_Given information_
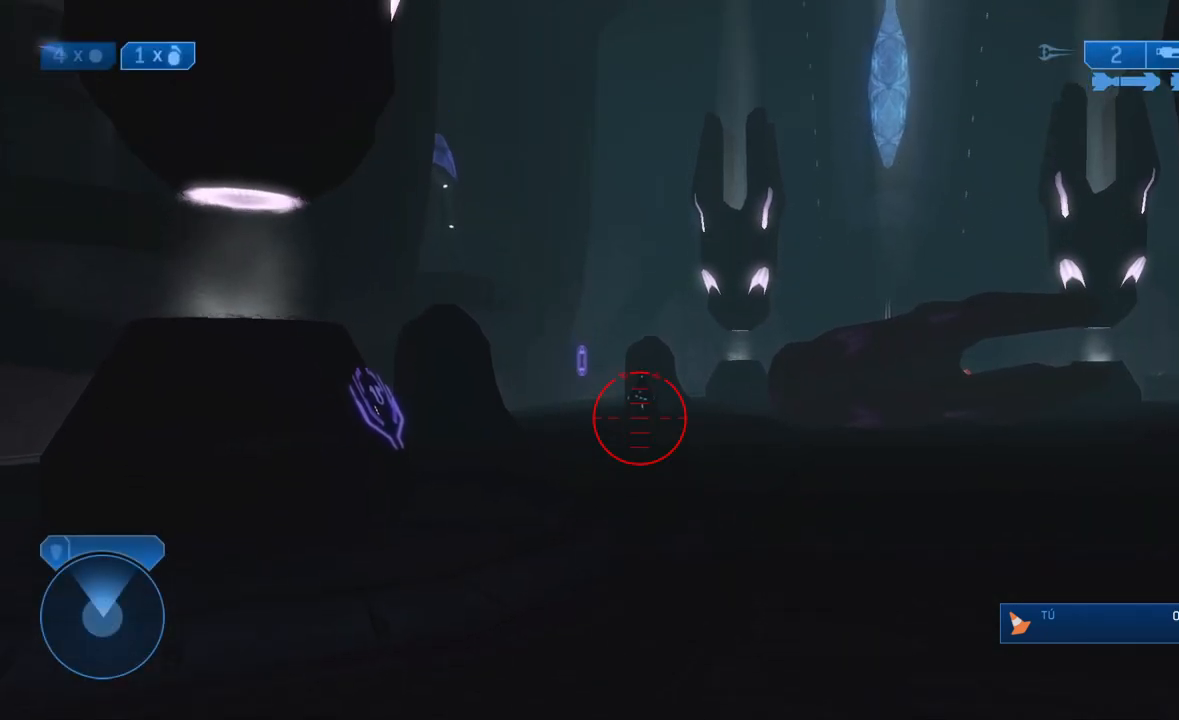
{"buttons": [], "left_stick": "center", "right_stick": "center", "events": [[83, "right_stick", "center"]]}
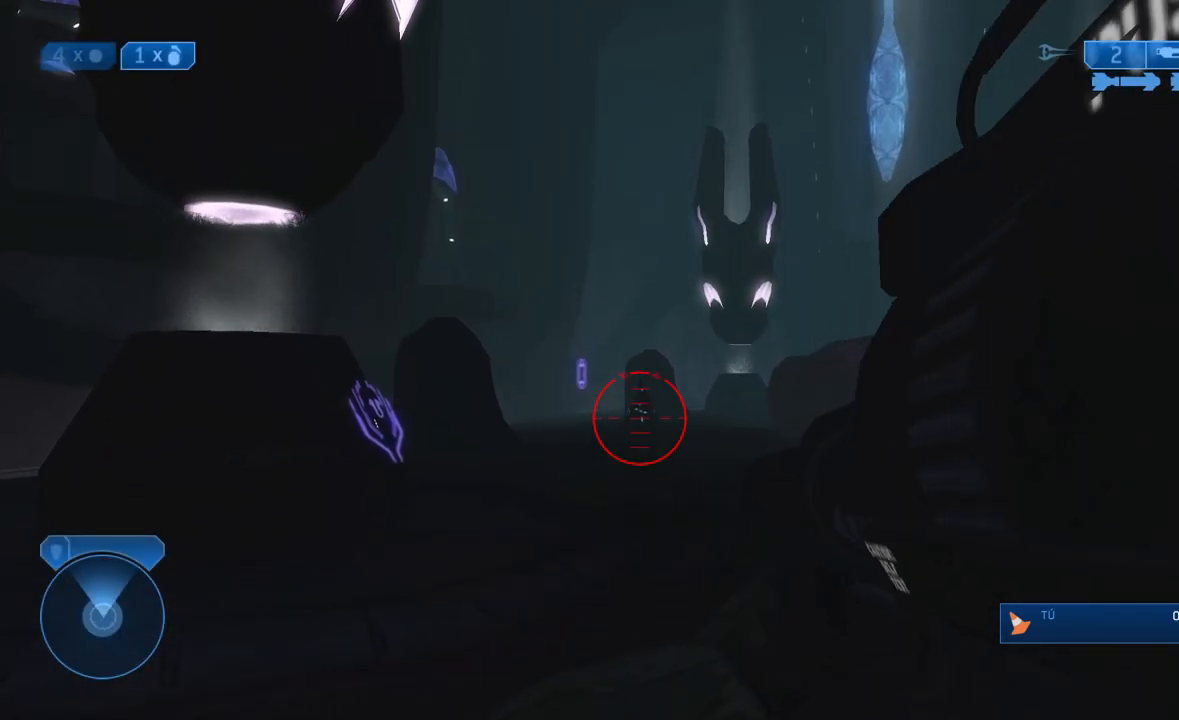
{"buttons": ["Y"], "left_stick": "center", "right_stick": "down", "events": [[33, "Y", "down"], [100, "X", "down"], [100, "Y", "up"], [133, "R2", "down"], [133, "right_stick", "down-left"], [200, "right_stick", "down"], [300, "R2", "up"], [300, "X", "up"], [483, "Y", "down"]]}
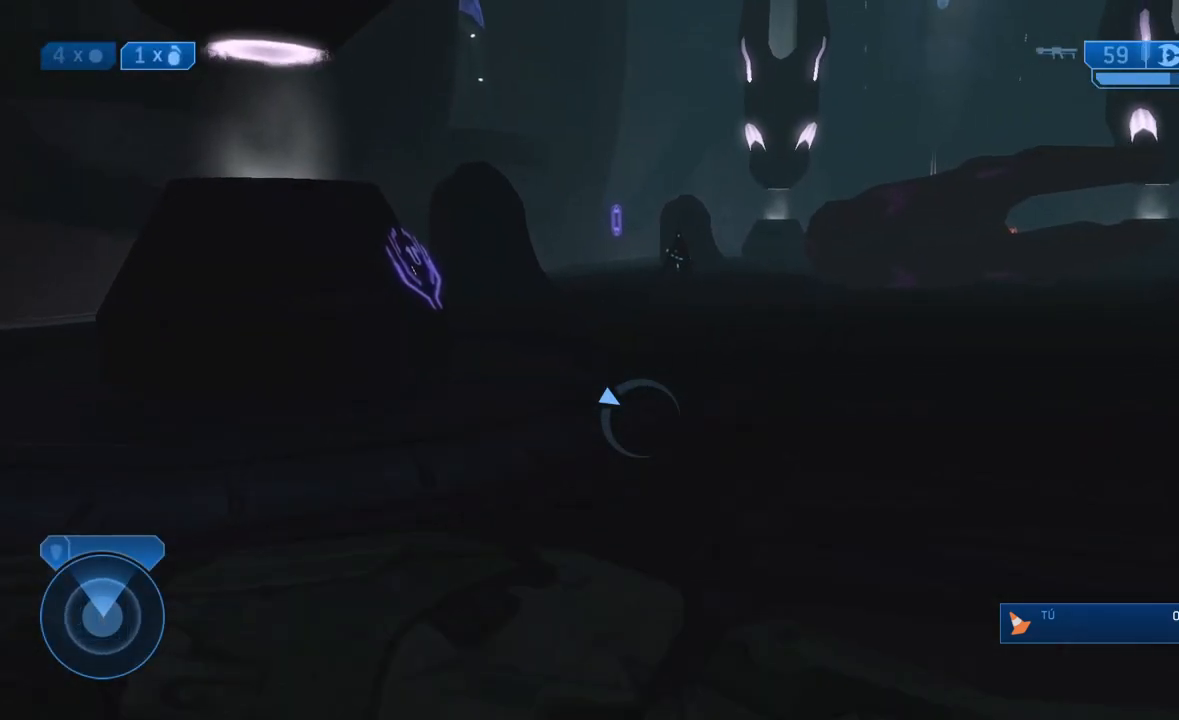
{"buttons": [], "left_stick": "center", "right_stick": "up", "events": [[50, "Y", "up"], [183, "right_stick", "up"]]}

_What the exercise asks_
What belongs in the answer is each line above, reproduced exactly, and no picture.

_Result of the task_
{"buttons": [], "left_stick": "center", "right_stick": "center", "events": [[83, "right_stick", "center"]]}
{"buttons": ["Y"], "left_stick": "center", "right_stick": "down", "events": [[33, "Y", "down"], [100, "X", "down"], [100, "Y", "up"], [133, "R2", "down"], [133, "right_stick", "down-left"], [200, "right_stick", "down"], [300, "R2", "up"], [300, "X", "up"], [483, "Y", "down"]]}
{"buttons": [], "left_stick": "center", "right_stick": "up", "events": [[50, "Y", "up"], [183, "right_stick", "up"]]}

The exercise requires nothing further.